China Reality Surge Shocks Emerging Markets Bears
China has vastly outperformed most other emerging markets lately, and that may be precisely why further strength is coming.
Everywhere I look, emerging markets are being hated on, even though factually they have performed broadly in line with the S&P 500 (INDEXSP:.INX) since June. India and Indonesia have clearly suffered the most as of late, but thus far it does not look like contagion to other economies is underway as it did in 1997 and 1998. The focus on tapering as the excuse seems odd since emerging market equities did not outperform the US despite rhetoric over how money would “leak” out of the US to overseas assets. Oddly enough, even though QE did not benefit emerging market stocks to begin with, there is this belief that an end to QE (which is highly unlikely in the foreseeable future) will break their backs.
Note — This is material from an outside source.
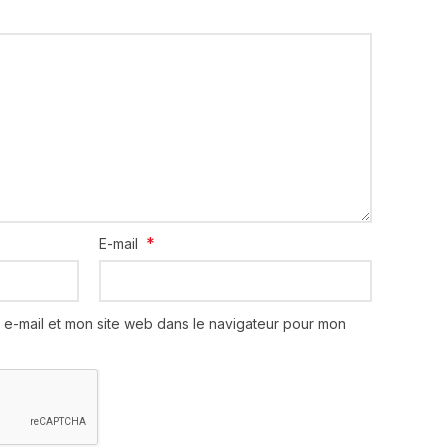
*
E-mail
 e-mail et mon site web dans le navigateur pour mon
And yet, very few seem to be realizing just how well China is doing. Economic activity does seem to be picking up. Utility use is rising in the world's second largest economy, and stimulus to local governments is quietly accelerating. China is incredibly important to the fat-pitch story here because it is the biggest marginal driver of commodities, which many of the BRIC economies rely on as far as exports growth goes.
Take a look below at the price ratio of the iShares FTSE China 25 Index Fund (NYSEARCA:FXI) relative to the iShares MSCI Emerging Markets ETF (NYSEARCA:EEM). As a reminder, a rising price ratio means the numerator/FXI is outperforming (up more/down less) the denominator/SPY.
Note that since late June, a complete face-ripping outperformance move in China has occurred relative to all other emerging markets. This begs the question of whether strength in China will result in strength in Brazil, India, and Russia as a lagged response to the country's pickup of economic activity. China can easily pull the rest of the emerging economies higher as long as currency volatility abates. I maintain that a big trade in broad emerging markets is coming, and probably soon. The potential is there, and could result in a big end-of-year move. The reality remains true: There has been no 1998 event to justify such bearishness in emerging economies this year. China's reality is starting to prove that.